Lower Higher Education Costs. Education beyond high school is increasingly important to succeed in the 21st century economy, even as it has become unaffordable for too many families. The Build Back Better Agenda would provide two years of free community college—boosting the earnings of low-wage high school graduates by nearly $6,000 per year. President Biden’s plan also increases the maximum Pell Grant award by almost $1,500, and invests billions in subsidized tuition for low- and middle-income students at minority-serving institutions. The plan also invests in evidence-based strategies to strengthen completion and retention rates at institutions that serve high numbers of low-income students, particularly community colleges.

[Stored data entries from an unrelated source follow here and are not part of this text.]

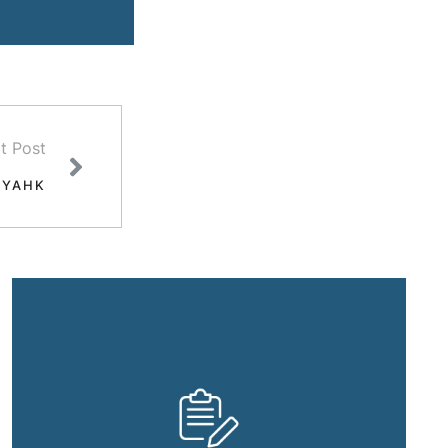
t Post
KYAHK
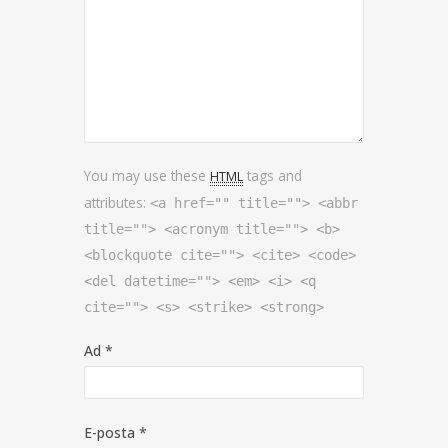
You may use these
tags and
HTML
attributes:
<a href="" title=""> <abbr
title=""> <acronym title=""> <b>
<blockquote cite=""> <cite> <code>
<del datetime=""> <em> <i> <q
cite=""> <s> <strike> <strong>
Ad
*
E-posta
*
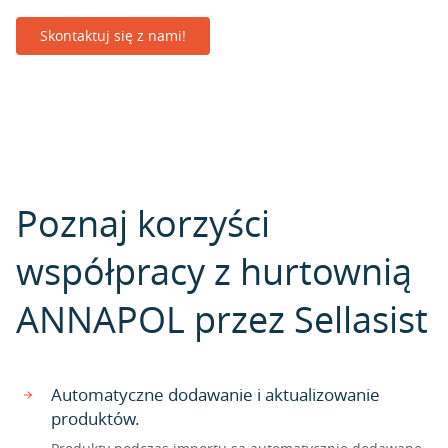
Skontaktuj się z nami!
Poznaj korzyści
współpracy z hurtownią
ANNAPOL przez Sellasist
Automatyczne dodawanie i aktualizowanie
produktów.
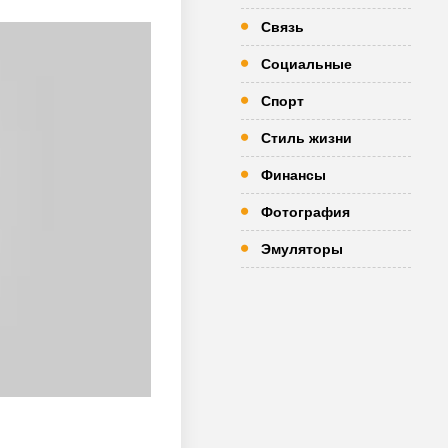
Связь
Социальные
Спорт
Стиль жизни
Финансы
Фотография
Эмуляторы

Lower Housing Costs. More than 55% of Latino renters pay over 30% of their income in rent. The Plan’s investments help lower housing costs and increase the supply of affordable housing through tax credits and government financing, including constructing and rehabilitating more than one million sustainable rental housing units and more than 500,000 homes working families can afford. It will also make investments to preserve existing public housing as well as remove lead-based paint from housing units.

CUT TAXES
Tax Cuts for Families with Children. 21.2 percent of Hispanic people fall below the poverty line, struggling to pay expenses like food, rent, health care and transportation for their families. President Biden’s plan will extend the Child Tax Credit expansion in the American Rescue Plan, lowering taxes for middle class families by providing the families of more than 66 million kids and nearly 4.5 million Hispanic people in the U.S. a major tax cut –  cutting the Hispanic poverty rate by 39 percent. This is especially critical for the 61% of Hispanic women who are either sole or co-breadwinners for their families.

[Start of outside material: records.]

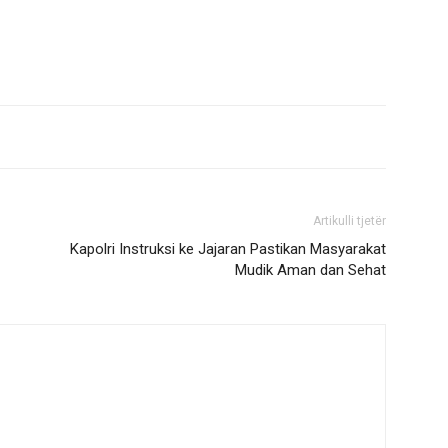
Artikulli tjetër
Kapolri Instruksi ke Jajaran Pastikan Masyarakat
Mudik Aman dan Sehat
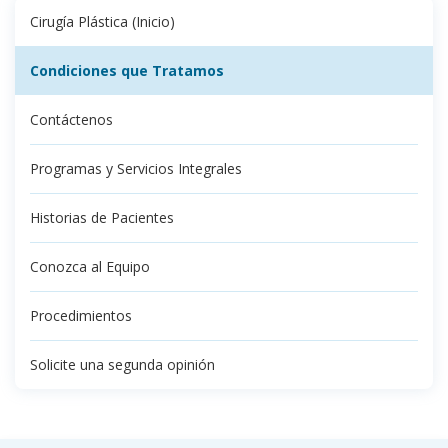
Cirugía Plástica (Inicio)
Condiciones que Tratamos
Contáctenos
Programas y Servicios Integrales
Historias de Pacientes
Conozca al Equipo
Procedimientos
Solicite una segunda opinión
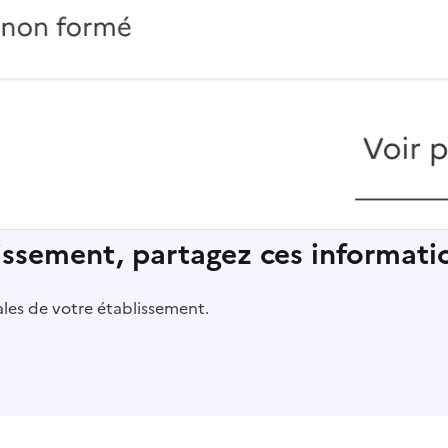
lissement, partagez ces informatio
pales de votre établissement.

Tax Cuts for Workers Without Children. The President’s agenda permanently extends the American Rescue Plan’s increase to the Earned-Income Tax Credit from $543 to $1,502. This will benefit roughly 17 million low-wage workers, including cashiers, cooks, delivery drivers, food preparation workers, and child care providers.

CREATE JOBS
Workforce Training. The U.S. has chronically underinvested in workforce development, and millions of jobs have been going unfilled in growing sectors such as construction and health care. Through high-quality career and technical education pathways and Registered Apprenticeships, President Biden’s Build Back Better Agenda will invest in training programs that will prepare millions of American workers for high-quality jobs in growing sectors.

Clean Energy Jobs. When President Biden thinks about climate change, he thinks jobs. To position the U.S. to tackle the climate crisis and advance environmental justice, the President’s plan would create good-paying, union jobs, establish an energy efficiency and clean energy standard, expand and extend clean energy and electric vehicle tax credits, and enlist a new Civilian Climate Corps. As part of the U.S. Innovation and Competition Act, the Build Back Better Agenda would also restore American manufacturing with R&D investments—including critical investments to compete on clean energy.

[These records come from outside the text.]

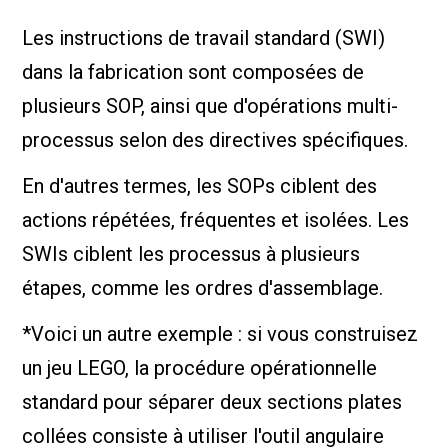
Les instructions de travail standard (SWI)
dans la fabrication sont composées de
plusieurs SOP, ainsi que d'opérations multi-
processus selon des directives spécifiques.
En d'autres termes, les SOPs ciblent des
actions répétées, fréquentes et isolées. Les
SWIs ciblent les processus à plusieurs
étapes, comme les ordres d'assemblage.
*Voici un autre exemple : si vous construisez
un jeu LEGO, la procédure opérationnelle
standard pour séparer deux sections plates
collées consiste à utiliser l'outil angulaire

Investments in Teachers and Schools. Even before the pandemic, our schools faced an estimated teacher shortage of 100,000, undermining the education of our children and students of color in particular. Only 9 percent of our nation’s public school teachers are Hispanic, even though Hispanic students make up 27 percent of all public elementary and secondary students. President Biden’s Build Back Better Agenda will advance educational equity by upgrading school infrastructure, addressing teacher shortages and improving teacher preparation, increasing the diversity of the teacher pipeline, and expanding free school meals to an additional 9.3 million children during the school year and helping families purchase food during the summer.